> **WORK ITEM**: Somewhere below are a line with "Prijsklasse" and a later line with "медицинских университ". Output exactly those lines and all lines between them.

Extracted data entries:
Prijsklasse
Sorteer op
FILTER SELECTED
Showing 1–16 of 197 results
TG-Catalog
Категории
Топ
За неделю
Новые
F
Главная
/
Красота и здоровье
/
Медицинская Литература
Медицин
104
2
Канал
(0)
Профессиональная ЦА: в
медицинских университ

...

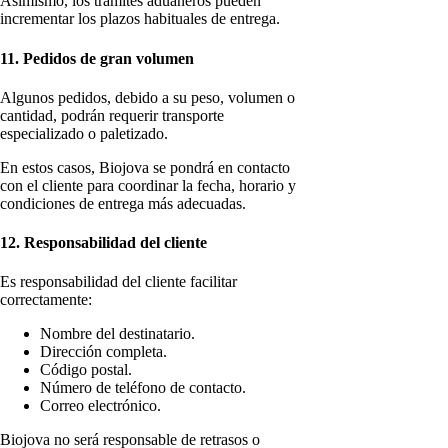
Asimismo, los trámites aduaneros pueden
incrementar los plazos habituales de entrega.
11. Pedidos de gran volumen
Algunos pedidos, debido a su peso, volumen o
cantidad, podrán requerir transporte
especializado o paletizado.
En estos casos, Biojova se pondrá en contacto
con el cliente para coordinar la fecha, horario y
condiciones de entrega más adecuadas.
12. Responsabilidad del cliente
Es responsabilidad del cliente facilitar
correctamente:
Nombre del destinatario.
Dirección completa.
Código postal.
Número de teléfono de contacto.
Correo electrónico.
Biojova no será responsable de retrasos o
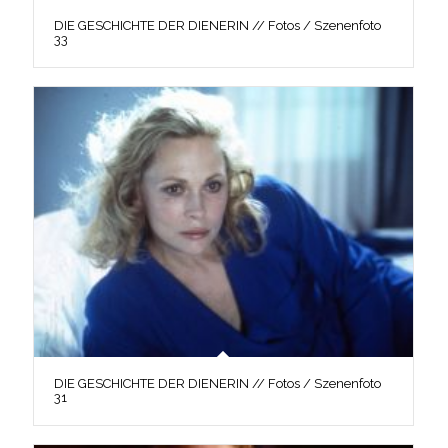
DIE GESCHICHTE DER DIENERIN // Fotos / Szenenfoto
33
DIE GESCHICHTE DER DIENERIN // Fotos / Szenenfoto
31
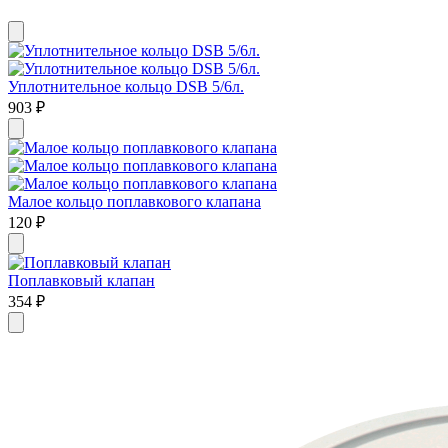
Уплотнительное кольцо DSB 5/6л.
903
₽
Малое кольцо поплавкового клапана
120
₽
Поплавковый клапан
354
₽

* * *

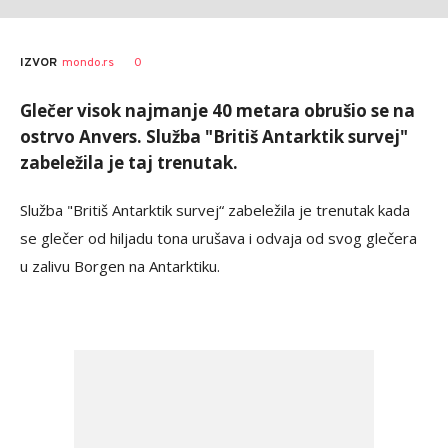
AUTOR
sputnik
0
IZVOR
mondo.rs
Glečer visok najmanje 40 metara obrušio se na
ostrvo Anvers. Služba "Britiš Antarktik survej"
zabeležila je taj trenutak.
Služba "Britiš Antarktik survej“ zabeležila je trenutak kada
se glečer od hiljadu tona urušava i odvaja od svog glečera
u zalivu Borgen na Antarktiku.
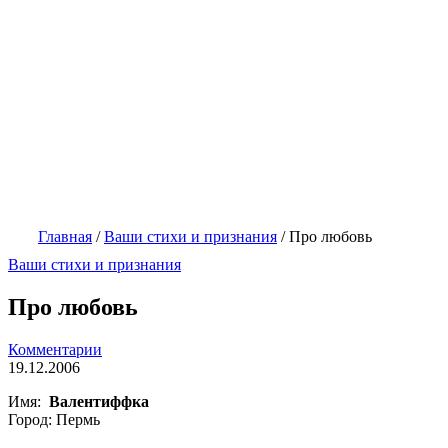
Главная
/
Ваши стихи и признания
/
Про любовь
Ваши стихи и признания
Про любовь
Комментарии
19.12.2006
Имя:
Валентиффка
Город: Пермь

> **COMPLETED EXERCISE**:
Prijsklasse
Sorteer op
FILTER SELECTED
Showing 1–16 of 197 results
TG-Catalog
Категории
Топ
За неделю
Новые
F
Главная
/
Красота и здоровье
/
Медицинская Литература
Медицин
104
2
Канал
(0)
Профессиональная ЦА: в
медицинских университ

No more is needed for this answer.